→ **Work to complete**
The answer should contain only the lines running from the line with "For every layout" to the end of the material, reproduced verbatim.

-- Input follows --

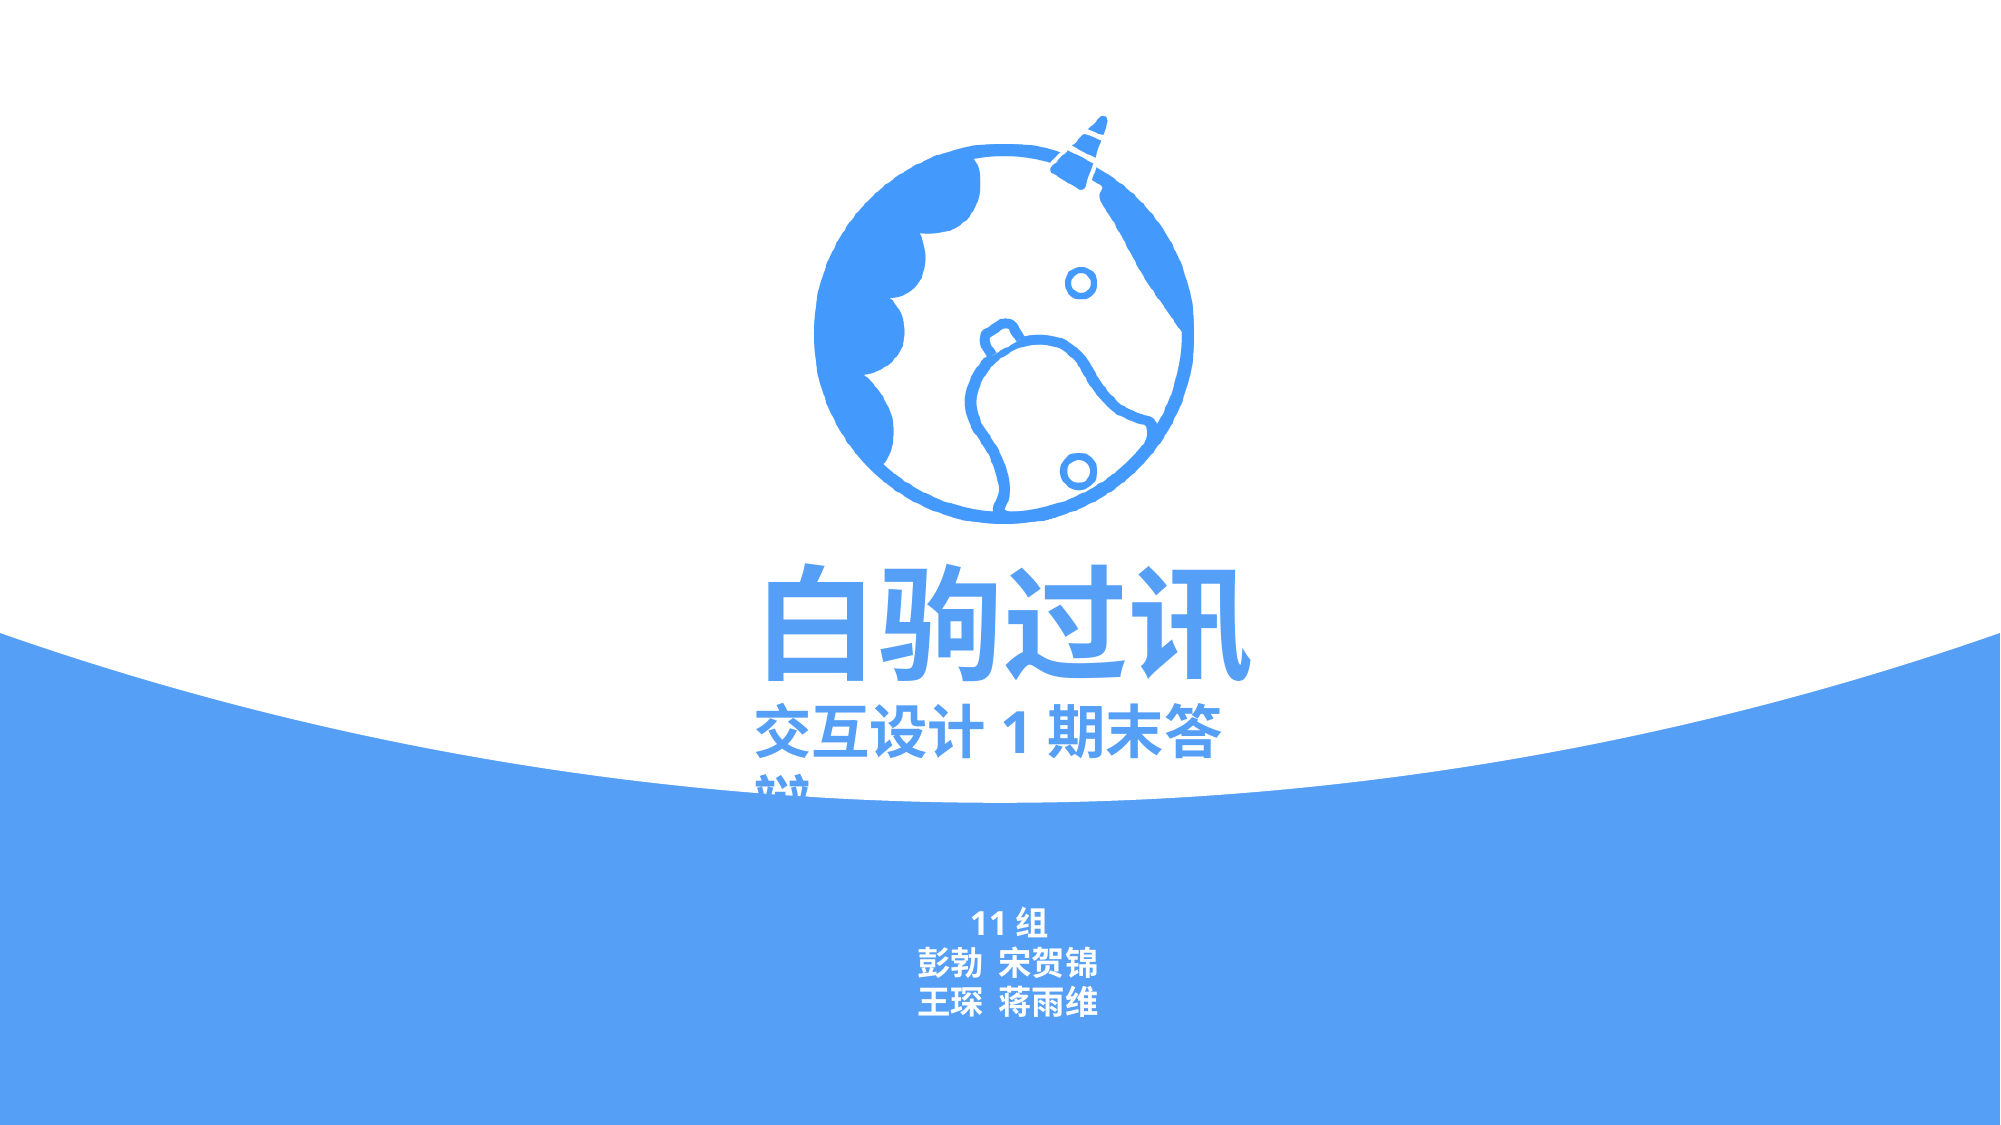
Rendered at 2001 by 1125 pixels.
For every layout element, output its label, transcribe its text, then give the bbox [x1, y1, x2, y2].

picture [652, 0, 1348, 657]
text_box [1763, 527, 2000, 707]
text_box 白驹过讯 交互设计1期末答辩 [738, 657, 1294, 843]
text_box 11组 彭勃 宋贺锦 王琛 蒋雨维 [902, 894, 1165, 1029]
text_box [0, 0, 2000, 875]
text_box [0, 488, 299, 722]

-- Input concluded --

→ **Written response**
For every layout element, output its label, transcribe its text, then give the bbox [x1, y1, x2, y2].

picture [652, 0, 1348, 657]
text_box [1763, 527, 2000, 707]
text_box 白驹过讯 交互设计1期末答辩 [738, 657, 1294, 843]
text_box 11组 彭勃 宋贺锦 王琛 蒋雨维 [902, 894, 1165, 1029]
text_box [0, 0, 2000, 875]
text_box [0, 488, 299, 722]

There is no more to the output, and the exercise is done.